[Dataset entries]
/---

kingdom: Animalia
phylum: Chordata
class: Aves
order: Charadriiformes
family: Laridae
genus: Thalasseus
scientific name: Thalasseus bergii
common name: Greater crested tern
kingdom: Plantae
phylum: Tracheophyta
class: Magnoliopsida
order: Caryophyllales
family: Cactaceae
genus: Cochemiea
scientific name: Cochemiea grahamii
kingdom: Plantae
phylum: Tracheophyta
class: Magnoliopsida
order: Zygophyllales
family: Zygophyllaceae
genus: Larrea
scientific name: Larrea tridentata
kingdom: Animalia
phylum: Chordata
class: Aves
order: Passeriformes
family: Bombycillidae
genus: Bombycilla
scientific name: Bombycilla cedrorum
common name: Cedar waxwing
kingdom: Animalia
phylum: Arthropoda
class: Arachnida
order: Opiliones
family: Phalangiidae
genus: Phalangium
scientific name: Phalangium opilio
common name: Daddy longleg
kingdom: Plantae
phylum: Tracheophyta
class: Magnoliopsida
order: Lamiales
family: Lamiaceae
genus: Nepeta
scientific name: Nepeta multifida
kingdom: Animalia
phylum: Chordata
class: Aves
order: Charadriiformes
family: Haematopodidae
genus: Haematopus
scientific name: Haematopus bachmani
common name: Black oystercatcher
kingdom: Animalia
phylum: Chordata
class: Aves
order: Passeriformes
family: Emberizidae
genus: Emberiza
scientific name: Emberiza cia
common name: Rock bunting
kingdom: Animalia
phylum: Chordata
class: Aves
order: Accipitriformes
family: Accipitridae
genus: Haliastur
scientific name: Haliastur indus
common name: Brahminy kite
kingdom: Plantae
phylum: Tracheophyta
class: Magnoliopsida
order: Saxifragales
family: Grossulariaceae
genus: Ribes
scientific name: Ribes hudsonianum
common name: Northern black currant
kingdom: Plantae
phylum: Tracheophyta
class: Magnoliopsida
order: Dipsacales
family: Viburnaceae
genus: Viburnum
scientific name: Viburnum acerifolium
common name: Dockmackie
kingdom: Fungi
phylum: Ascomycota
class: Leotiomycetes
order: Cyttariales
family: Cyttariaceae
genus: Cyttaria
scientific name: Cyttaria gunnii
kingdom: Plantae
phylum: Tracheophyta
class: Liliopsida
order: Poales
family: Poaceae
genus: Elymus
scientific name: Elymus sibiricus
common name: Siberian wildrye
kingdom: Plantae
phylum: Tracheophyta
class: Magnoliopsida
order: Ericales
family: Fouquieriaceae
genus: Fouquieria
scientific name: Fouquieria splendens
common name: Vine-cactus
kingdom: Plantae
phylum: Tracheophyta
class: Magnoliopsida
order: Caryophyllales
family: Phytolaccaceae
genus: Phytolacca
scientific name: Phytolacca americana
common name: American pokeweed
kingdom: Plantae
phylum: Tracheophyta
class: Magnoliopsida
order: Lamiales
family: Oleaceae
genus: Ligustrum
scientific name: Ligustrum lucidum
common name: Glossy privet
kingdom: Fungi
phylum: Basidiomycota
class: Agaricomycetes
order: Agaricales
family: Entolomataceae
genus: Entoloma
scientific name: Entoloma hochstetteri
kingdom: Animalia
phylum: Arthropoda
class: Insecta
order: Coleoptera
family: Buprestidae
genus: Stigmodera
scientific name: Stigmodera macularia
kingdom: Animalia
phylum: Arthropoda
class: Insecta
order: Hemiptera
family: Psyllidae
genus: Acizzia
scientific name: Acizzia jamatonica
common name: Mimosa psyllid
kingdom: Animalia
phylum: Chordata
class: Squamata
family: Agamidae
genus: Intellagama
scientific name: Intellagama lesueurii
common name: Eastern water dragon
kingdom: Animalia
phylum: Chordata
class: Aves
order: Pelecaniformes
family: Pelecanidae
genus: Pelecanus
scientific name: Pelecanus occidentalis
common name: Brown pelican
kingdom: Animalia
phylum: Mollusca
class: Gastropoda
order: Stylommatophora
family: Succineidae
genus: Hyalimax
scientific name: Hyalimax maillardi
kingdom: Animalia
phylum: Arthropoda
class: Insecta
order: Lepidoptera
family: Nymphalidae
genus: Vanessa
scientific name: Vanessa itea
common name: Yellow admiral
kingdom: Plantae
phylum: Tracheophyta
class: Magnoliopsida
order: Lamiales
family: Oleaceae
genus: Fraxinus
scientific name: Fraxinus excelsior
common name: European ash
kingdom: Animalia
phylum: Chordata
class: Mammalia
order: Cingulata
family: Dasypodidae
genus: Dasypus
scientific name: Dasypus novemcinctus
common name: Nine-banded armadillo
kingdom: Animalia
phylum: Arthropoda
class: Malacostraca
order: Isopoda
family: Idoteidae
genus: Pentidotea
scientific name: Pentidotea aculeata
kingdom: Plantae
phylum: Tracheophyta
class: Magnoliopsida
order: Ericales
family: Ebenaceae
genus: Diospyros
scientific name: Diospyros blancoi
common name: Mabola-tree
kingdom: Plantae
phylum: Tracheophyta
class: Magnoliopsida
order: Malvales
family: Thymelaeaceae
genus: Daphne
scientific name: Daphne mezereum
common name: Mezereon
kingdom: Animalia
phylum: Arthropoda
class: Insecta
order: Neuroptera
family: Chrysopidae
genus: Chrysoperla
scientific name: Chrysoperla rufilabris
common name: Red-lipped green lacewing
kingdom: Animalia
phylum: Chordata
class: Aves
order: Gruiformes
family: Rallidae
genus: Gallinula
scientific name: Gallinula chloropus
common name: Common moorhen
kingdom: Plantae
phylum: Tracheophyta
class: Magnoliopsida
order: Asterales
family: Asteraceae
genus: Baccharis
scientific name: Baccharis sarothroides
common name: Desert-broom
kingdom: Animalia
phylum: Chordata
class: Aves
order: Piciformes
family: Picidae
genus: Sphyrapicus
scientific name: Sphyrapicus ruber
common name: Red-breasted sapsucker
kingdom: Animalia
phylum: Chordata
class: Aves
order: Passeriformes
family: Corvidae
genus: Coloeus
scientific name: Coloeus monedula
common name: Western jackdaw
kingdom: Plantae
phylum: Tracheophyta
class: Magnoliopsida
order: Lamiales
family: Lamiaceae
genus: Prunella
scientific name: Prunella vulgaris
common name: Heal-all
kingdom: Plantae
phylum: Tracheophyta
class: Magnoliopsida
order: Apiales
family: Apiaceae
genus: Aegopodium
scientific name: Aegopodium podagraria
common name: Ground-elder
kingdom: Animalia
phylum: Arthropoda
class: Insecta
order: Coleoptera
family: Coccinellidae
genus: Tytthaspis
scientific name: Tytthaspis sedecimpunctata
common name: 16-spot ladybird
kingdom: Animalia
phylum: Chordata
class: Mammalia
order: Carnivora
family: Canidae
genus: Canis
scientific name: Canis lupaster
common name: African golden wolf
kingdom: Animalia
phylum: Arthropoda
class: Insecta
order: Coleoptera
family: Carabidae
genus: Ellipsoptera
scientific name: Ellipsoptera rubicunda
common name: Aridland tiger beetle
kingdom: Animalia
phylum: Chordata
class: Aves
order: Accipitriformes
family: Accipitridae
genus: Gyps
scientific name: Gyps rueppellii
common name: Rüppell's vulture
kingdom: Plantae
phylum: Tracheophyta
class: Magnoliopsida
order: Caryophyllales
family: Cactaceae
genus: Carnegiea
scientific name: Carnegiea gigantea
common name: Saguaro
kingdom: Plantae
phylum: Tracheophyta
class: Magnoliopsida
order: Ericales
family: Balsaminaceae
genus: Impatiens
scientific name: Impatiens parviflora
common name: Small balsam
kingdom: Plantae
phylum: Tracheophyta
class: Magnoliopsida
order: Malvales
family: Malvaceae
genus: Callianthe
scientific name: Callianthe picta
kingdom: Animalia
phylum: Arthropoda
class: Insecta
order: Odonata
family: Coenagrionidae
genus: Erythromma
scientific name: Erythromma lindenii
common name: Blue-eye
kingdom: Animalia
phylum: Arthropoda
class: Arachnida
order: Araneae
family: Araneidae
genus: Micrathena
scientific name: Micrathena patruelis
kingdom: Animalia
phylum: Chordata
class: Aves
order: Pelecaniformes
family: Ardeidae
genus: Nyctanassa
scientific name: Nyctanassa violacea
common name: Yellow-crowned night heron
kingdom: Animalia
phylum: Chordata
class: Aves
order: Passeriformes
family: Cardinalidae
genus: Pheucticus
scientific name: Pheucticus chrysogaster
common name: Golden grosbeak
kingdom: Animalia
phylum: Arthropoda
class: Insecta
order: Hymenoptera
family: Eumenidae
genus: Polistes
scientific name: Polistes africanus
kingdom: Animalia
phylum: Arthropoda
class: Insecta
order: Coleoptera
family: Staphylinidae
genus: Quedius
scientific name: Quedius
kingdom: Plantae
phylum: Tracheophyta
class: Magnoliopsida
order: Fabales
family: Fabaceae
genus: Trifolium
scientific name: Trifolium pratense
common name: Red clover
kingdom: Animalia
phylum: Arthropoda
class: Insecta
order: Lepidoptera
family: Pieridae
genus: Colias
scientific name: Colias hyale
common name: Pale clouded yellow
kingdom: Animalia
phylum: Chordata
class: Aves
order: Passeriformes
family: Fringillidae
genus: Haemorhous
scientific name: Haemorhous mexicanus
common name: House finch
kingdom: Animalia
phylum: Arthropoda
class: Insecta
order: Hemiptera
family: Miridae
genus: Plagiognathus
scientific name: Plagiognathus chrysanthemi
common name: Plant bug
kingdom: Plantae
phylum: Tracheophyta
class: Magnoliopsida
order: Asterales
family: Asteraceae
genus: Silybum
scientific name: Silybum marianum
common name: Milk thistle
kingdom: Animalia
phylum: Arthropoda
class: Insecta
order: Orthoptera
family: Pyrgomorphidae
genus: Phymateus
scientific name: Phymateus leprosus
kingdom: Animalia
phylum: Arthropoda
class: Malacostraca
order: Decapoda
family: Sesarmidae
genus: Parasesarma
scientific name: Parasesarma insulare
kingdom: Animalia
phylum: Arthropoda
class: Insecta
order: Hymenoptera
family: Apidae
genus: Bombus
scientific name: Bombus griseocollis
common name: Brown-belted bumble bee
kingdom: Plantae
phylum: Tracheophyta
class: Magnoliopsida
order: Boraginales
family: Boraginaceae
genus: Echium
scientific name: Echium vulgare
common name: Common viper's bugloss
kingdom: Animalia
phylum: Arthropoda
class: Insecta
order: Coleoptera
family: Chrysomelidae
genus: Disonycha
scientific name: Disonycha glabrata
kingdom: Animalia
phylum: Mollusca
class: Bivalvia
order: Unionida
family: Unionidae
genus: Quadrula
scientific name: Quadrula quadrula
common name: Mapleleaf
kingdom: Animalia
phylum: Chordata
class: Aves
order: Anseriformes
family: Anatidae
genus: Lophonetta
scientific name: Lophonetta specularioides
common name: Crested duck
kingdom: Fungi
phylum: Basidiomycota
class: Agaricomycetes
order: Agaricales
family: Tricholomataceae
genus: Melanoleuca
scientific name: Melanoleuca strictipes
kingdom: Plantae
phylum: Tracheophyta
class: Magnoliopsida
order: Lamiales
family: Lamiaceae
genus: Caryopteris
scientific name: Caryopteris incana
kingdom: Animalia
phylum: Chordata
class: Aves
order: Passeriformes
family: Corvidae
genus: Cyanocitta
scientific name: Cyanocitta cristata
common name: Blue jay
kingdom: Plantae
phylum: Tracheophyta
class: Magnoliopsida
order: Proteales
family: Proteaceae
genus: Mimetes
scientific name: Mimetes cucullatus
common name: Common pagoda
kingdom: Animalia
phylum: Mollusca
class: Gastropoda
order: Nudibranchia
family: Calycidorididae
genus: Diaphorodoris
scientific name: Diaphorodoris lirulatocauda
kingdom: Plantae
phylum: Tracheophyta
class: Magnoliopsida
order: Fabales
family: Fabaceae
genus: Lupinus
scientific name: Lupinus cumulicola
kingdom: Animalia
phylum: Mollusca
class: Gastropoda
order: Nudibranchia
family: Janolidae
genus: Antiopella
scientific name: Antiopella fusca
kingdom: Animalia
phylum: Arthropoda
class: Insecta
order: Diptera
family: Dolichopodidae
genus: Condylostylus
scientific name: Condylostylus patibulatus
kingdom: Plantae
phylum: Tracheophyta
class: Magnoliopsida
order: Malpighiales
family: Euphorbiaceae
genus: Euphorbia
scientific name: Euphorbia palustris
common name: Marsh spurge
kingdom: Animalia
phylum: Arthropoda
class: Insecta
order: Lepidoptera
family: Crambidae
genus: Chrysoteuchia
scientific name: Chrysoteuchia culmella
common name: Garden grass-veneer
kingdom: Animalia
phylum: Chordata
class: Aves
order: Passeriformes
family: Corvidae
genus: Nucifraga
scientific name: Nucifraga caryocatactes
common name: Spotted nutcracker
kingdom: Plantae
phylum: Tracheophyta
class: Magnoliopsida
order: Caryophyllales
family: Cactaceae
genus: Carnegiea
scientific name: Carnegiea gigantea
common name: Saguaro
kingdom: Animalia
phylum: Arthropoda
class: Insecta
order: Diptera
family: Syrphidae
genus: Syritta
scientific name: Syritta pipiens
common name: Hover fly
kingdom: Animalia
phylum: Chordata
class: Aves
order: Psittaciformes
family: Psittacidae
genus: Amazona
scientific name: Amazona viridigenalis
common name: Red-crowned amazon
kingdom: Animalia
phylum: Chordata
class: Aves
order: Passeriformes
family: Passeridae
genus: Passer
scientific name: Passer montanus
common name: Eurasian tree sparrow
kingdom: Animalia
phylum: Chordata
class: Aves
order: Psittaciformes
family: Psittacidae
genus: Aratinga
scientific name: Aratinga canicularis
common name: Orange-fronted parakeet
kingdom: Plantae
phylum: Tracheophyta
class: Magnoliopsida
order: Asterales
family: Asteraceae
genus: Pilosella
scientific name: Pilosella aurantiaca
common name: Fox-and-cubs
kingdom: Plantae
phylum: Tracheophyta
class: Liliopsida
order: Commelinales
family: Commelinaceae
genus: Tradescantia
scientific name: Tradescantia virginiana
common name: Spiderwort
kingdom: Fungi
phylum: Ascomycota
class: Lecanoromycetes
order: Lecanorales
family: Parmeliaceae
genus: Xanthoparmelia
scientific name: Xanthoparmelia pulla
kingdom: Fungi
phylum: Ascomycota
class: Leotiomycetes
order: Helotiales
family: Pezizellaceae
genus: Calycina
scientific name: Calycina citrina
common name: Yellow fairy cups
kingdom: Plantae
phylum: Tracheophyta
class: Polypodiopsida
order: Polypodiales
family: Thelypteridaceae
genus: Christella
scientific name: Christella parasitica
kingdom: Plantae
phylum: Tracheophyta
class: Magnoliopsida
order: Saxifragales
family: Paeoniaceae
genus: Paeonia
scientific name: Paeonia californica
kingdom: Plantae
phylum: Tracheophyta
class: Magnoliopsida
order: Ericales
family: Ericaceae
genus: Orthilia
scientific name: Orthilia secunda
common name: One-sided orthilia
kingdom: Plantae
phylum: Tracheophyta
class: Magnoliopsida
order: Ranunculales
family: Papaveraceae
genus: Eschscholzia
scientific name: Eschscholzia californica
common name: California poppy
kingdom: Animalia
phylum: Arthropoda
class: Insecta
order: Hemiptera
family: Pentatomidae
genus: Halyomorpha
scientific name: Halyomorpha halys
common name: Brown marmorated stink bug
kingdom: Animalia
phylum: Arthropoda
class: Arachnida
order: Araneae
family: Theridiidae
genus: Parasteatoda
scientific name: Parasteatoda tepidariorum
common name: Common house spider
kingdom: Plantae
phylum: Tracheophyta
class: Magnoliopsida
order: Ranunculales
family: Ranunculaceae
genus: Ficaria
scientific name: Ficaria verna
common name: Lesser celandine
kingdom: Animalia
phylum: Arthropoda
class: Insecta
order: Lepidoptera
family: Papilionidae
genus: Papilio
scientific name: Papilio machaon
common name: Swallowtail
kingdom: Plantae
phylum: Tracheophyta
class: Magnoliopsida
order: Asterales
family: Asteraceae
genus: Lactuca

\---

### Short task
Repeat the lines above word for word, from the first line of the dataset entries up to and including the line with "scientific name: Cyttaria gunnii".

### Exercise response
kingdom: Animalia
phylum: Chordata
class: Aves
order: Charadriiformes
family: Laridae
genus: Thalasseus
scientific name: Thalasseus bergii
common name: Greater crested tern
kingdom: Plantae
phylum: Tracheophyta
class: Magnoliopsida
order: Caryophyllales
family: Cactaceae
genus: Cochemiea
scientific name: Cochemiea grahamii
kingdom: Plantae
phylum: Tracheophyta
class: Magnoliopsida
order: Zygophyllales
family: Zygophyllaceae
genus: Larrea
scientific name: Larrea tridentata
kingdom: Animalia
phylum: Chordata
class: Aves
order: Passeriformes
family: Bombycillidae
genus: Bombycilla
scientific name: Bombycilla cedrorum
common name: Cedar waxwing
kingdom: Animalia
phylum: Arthropoda
class: Arachnida
order: Opiliones
family: Phalangiidae
genus: Phalangium
scientific name: Phalangium opilio
common name: Daddy longleg
kingdom: Plantae
phylum: Tracheophyta
class: Magnoliopsida
order: Lamiales
family: Lamiaceae
genus: Nepeta
scientific name: Nepeta multifida
kingdom: Animalia
phylum: Chordata
class: Aves
order: Charadriiformes
family: Haematopodidae
genus: Haematopus
scientific name: Haematopus bachmani
common name: Black oystercatcher
kingdom: Animalia
phylum: Chordata
class: Aves
order: Passeriformes
family: Emberizidae
genus: Emberiza
scientific name: Emberiza cia
common name: Rock bunting
kingdom: Animalia
phylum: Chordata
class: Aves
order: Accipitriformes
family: Accipitridae
genus: Haliastur
scientific name: Haliastur indus
common name: Brahminy kite
kingdom: Plantae
phylum: Tracheophyta
class: Magnoliopsida
order: Saxifragales
family: Grossulariaceae
genus: Ribes
scientific name: Ribes hudsonianum
common name: Northern black currant
kingdom: Plantae
phylum: Tracheophyta
class: Magnoliopsida
order: Dipsacales
family: Viburnaceae
genus: Viburnum
scientific name: Viburnum acerifolium
common name: Dockmackie
kingdom: Fungi
phylum: Ascomycota
class: Leotiomycetes
order: Cyttariales
family: Cyttariaceae
genus: Cyttaria
scientific name: Cyttaria gunnii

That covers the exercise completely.